La implementación de la factura electrónica de compra como comprobante electrónico ha generado dudas entre los contribuyentes, especialmente en cuanto a su correcta aplicación y los casos en los que procede su emisión.
Conforme lo dispone el Decreto N°44739-H que regula el uso de los Comprobantes Electrónicos, la factura electrónica de compra es un documento que debe ser emitido por el adquirente de un bien o servicio siempre y cuando el proveedor no esté obligado a emitir comprobantes electrónicos, lo cual incluye proveedores del exterior (importación de servicios y bienes intangibles), contribuyentes del régimen especial agropecuario, régimen simplificado o personas físicas no inscritas como obligados tributarios.
Ahora bien, no en todos los casos de compras a proveedores se debe utilizar la factura electrónica de compra, pues la normativa también establece con claridad cuando no se deben emitir a pesar que se cumplan las condiciones anteriores, por ejemplo cuando se adquieran bienes o servicios de los contribuyentes del régimen de tributación simplificada, ciertos emisores-receptores no confirmantes, para respaldo del transporte público y los pagos realizados a entidades del Estado por las actividades propias para las cuales fueron creadas (se puede incluir pagos por patentes, personerías, timbres, etc).
Uno de los puntos que ha generado duda es el tratamiento de gastos en el exterior, por lo que se debe considerar que según criterio de la Administración Tributaria (MH-DGT-CONS-119-0042-2025), no es necesario emitir una factura electrónica de compra cuando los servicios son adquiridos y consumidos fuera del país. En estos casos, para efectos de deducibilidad del gasto, basta con conservar los comprobantes emitidos en el extranjero, siempre que dichos gastos sean útiles, necesarios y pertinentes para la generación de renta.
Esta disposición aplica a viáticos como hospedaje, alimentación o transporte durante viajes internacionales. Sin embargo, se debe tener en consideración que, en la compra de tiquetes aéreos si estos se adquieren de aerolíneas domiciliadas en Costa Rica, corresponde a la aerolínea emitir la factura electrónica ordinaria, por otro lado, si la compra se realiza en el exterior a aerolíneas extranjeras para servicios consumidos fuera del país, no procede tampoco la factura de compra.

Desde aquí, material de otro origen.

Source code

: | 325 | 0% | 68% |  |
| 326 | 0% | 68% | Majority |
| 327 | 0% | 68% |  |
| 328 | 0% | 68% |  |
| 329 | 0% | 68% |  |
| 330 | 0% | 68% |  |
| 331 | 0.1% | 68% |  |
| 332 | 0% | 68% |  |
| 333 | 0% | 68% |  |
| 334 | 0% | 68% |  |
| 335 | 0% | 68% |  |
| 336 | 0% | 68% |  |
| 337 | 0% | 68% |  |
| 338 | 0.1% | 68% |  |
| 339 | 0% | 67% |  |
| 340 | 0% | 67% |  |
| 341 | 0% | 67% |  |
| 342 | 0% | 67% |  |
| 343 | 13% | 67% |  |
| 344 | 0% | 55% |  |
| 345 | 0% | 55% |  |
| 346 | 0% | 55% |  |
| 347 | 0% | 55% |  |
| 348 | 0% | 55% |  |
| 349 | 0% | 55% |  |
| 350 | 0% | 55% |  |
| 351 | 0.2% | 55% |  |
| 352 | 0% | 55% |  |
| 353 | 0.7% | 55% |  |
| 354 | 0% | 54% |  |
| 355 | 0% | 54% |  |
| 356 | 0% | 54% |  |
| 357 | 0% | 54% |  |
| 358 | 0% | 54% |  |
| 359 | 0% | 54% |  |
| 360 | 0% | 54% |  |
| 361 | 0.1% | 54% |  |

Además, no resulta correcto emitir facturas electrónicas de compra para servicios como hospedajes contratados mediante plataformas internacionales, cuando el servicio no se consume en territorio nacional, pues la naturaleza de la factura de compra es para respaldo de los gastos en Costa Rica.
La factura electrónica de compra debe limitarse a supuestos específicos, siendo que los pagos realizados a instituciones del Estado no deben respaldarse con este tipo de comprobante, ya que dichas entidades están exentas de emitir facturas electrónicas. No obstante, es indispensable conservar los documentos emitidos por estas instituciones para garantizar la trazabilidad y sustento del gasto.
De tal manera, el uso adecuado de la factura electrónica de compra requiere que los contribuyentes realicen un análisis puntual de cada gasto que se pretende respaldar con este comprobante, considerando la naturaleza del proveedor, el lugar de consumo del servicio y las disposiciones específicas de la normativa vigente.